What you need to do: The entries should be given again so that each one matches the original exactly.

---

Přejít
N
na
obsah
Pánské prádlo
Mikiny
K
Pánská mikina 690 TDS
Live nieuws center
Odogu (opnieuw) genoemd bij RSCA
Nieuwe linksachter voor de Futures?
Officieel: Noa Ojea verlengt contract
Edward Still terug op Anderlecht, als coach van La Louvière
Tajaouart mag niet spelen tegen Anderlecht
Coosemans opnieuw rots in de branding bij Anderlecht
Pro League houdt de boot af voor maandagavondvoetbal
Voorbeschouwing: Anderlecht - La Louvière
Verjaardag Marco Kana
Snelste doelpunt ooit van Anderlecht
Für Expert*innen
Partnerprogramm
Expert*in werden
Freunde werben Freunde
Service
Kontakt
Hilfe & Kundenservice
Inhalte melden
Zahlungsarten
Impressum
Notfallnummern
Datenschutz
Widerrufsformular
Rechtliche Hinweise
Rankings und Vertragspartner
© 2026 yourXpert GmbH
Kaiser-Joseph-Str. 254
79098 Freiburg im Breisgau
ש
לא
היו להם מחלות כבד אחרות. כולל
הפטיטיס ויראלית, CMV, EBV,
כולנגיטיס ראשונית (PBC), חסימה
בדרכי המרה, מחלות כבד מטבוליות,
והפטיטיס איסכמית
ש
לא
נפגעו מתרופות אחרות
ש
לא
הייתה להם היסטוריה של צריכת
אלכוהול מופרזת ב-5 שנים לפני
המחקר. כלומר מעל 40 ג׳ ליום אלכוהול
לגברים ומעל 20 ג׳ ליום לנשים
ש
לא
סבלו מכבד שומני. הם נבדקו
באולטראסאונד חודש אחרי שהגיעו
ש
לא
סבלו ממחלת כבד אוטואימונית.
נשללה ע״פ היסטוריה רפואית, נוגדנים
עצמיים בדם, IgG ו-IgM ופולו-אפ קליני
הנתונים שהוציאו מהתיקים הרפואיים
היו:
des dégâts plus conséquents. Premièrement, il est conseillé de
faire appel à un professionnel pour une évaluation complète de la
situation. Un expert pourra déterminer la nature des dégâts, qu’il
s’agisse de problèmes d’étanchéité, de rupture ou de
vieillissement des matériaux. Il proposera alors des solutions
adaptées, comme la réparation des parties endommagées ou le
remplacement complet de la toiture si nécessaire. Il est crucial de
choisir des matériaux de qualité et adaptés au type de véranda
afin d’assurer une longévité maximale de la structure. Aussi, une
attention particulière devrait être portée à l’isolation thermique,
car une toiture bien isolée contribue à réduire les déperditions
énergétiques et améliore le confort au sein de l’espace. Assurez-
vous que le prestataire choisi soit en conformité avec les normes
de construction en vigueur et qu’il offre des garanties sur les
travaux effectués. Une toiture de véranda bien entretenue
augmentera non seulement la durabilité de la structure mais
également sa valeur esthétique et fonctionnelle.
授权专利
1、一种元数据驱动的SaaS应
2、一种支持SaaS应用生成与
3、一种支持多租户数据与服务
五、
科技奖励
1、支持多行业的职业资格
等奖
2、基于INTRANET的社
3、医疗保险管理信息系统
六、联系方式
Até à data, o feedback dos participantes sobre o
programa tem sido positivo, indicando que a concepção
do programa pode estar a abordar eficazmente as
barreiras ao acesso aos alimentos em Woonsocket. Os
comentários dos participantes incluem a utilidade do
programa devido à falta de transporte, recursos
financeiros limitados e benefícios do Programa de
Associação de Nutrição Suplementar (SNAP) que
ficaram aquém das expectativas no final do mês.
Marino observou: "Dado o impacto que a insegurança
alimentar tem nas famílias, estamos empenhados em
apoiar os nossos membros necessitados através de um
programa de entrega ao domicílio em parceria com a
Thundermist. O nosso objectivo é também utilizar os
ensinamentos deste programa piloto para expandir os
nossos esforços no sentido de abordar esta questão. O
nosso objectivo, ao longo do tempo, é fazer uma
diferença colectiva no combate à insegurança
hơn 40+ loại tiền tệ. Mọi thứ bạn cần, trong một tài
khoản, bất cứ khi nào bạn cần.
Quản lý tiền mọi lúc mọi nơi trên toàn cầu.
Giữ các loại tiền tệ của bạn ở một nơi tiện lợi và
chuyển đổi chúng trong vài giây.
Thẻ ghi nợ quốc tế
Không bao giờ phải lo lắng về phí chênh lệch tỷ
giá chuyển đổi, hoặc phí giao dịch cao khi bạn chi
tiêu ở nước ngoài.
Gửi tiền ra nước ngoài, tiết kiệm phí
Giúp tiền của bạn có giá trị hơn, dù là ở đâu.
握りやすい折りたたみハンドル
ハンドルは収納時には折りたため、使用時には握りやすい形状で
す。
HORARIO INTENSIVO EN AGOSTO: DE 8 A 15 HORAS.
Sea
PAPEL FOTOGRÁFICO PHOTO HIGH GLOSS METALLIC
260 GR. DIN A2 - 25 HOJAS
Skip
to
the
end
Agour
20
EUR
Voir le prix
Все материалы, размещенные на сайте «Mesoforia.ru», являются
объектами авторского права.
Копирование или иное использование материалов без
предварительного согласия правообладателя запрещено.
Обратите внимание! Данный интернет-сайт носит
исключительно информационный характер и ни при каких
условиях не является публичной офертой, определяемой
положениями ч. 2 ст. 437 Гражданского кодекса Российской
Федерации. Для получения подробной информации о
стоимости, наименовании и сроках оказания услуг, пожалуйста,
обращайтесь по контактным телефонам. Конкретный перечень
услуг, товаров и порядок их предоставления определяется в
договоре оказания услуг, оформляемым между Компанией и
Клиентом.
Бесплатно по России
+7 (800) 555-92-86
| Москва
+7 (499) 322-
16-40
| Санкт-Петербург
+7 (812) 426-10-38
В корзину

---

Task response:
Přejít
N
na
obsah
Pánské prádlo
Mikiny
K
Pánská mikina 690 TDS
Live nieuws center
Odogu (opnieuw) genoemd bij RSCA
Nieuwe linksachter voor de Futures?
Officieel: Noa Ojea verlengt contract
Edward Still terug op Anderlecht, als coach van La Louvière
Tajaouart mag niet spelen tegen Anderlecht
Coosemans opnieuw rots in de branding bij Anderlecht
Pro League houdt de boot af voor maandagavondvoetbal
Voorbeschouwing: Anderlecht - La Louvière
Verjaardag Marco Kana
Snelste doelpunt ooit van Anderlecht
Für Expert*innen
Partnerprogramm
Expert*in werden
Freunde werben Freunde
Service
Kontakt
Hilfe & Kundenservice
Inhalte melden
Zahlungsarten
Impressum
Notfallnummern
Datenschutz
Widerrufsformular
Rechtliche Hinweise
Rankings und Vertragspartner
© 2026 yourXpert GmbH
Kaiser-Joseph-Str. 254
79098 Freiburg im Breisgau
ש
לא
היו להם מחלות כבד אחרות. כולל
הפטיטיס ויראלית, CMV, EBV,
כולנגיטיס ראשונית (PBC), חסימה
בדרכי המרה, מחלות כבד מטבוליות,
והפטיטיס איסכמית
ש
לא
נפגעו מתרופות אחרות
ש
לא
הייתה להם היסטוריה של צריכת
אלכוהול מופרזת ב-5 שנים לפני
המחקר. כלומר מעל 40 ג׳ ליום אלכוהול
לגברים ומעל 20 ג׳ ליום לנשים
ש
לא
סבלו מכבד שומני. הם נבדקו
באולטראסאונד חודש אחרי שהגיעו
ש
לא
סבלו ממחלת כבד אוטואימונית.
נשללה ע״פ היסטוריה רפואית, נוגדנים
עצמיים בדם, IgG ו-IgM ופולו-אפ קליני
הנתונים שהוציאו מהתיקים הרפואיים
היו:
des dégâts plus conséquents. Premièrement, il est conseillé de
faire appel à un professionnel pour une évaluation complète de la
situation. Un expert pourra déterminer la nature des dégâts, qu’il
s’agisse de problèmes d’étanchéité, de rupture ou de
vieillissement des matériaux. Il proposera alors des solutions
adaptées, comme la réparation des parties endommagées ou le
remplacement complet de la toiture si nécessaire. Il est crucial de
choisir des matériaux de qualité et adaptés au type de véranda
afin d’assurer une longévité maximale de la structure. Aussi, une
attention particulière devrait être portée à l’isolation thermique,
car une toiture bien isolée contribue à réduire les déperditions
énergétiques et améliore le confort au sein de l’espace. Assurez-
vous que le prestataire choisi soit en conformité avec les normes
de construction en vigueur et qu’il offre des garanties sur les
travaux effectués. Une toiture de véranda bien entretenue
augmentera non seulement la durabilité de la structure mais
également sa valeur esthétique et fonctionnelle.
授权专利
1、一种元数据驱动的SaaS应
2、一种支持SaaS应用生成与
3、一种支持多租户数据与服务
五、
科技奖励
1、支持多行业的职业资格
等奖
2、基于INTRANET的社
3、医疗保险管理信息系统
六、联系方式
Até à data, o feedback dos participantes sobre o
programa tem sido positivo, indicando que a concepção
do programa pode estar a abordar eficazmente as
barreiras ao acesso aos alimentos em Woonsocket. Os
comentários dos participantes incluem a utilidade do
programa devido à falta de transporte, recursos
financeiros limitados e benefícios do Programa de
Associação de Nutrição Suplementar (SNAP) que
ficaram aquém das expectativas no final do mês.
Marino observou: "Dado o impacto que a insegurança
alimentar tem nas famílias, estamos empenhados em
apoiar os nossos membros necessitados através de um
programa de entrega ao domicílio em parceria com a
Thundermist. O nosso objectivo é também utilizar os
ensinamentos deste programa piloto para expandir os
nossos esforços no sentido de abordar esta questão. O
nosso objectivo, ao longo do tempo, é fazer uma
diferença colectiva no combate à insegurança
hơn 40+ loại tiền tệ. Mọi thứ bạn cần, trong một tài
khoản, bất cứ khi nào bạn cần.
Quản lý tiền mọi lúc mọi nơi trên toàn cầu.
Giữ các loại tiền tệ của bạn ở một nơi tiện lợi và
chuyển đổi chúng trong vài giây.
Thẻ ghi nợ quốc tế
Không bao giờ phải lo lắng về phí chênh lệch tỷ
giá chuyển đổi, hoặc phí giao dịch cao khi bạn chi
tiêu ở nước ngoài.
Gửi tiền ra nước ngoài, tiết kiệm phí
Giúp tiền của bạn có giá trị hơn, dù là ở đâu.
握りやすい折りたたみハンドル
ハンドルは収納時には折りたため、使用時には握りやすい形状で
す。
HORARIO INTENSIVO EN AGOSTO: DE 8 A 15 HORAS.
Sea
PAPEL FOTOGRÁFICO PHOTO HIGH GLOSS METALLIC
260 GR. DIN A2 - 25 HOJAS
Skip
to
the
end
Agour
20
EUR
Voir le prix
Все материалы, размещенные на сайте «Mesoforia.ru», являются
объектами авторского права.
Копирование или иное использование материалов без
предварительного согласия правообладателя запрещено.
Обратите внимание! Данный интернет-сайт носит
исключительно информационный характер и ни при каких
условиях не является публичной офертой, определяемой
положениями ч. 2 ст. 437 Гражданского кодекса Российской
Федерации. Для получения подробной информации о
стоимости, наименовании и сроках оказания услуг, пожалуйста,
обращайтесь по контактным телефонам. Конкретный перечень
услуг, товаров и порядок их предоставления определяется в
договоре оказания услуг, оформляемым между Компанией и
Клиентом.
Бесплатно по России
+7 (800) 555-92-86
| Москва
+7 (499) 322-
16-40
| Санкт-Петербург
+7 (812) 426-10-38
В корзину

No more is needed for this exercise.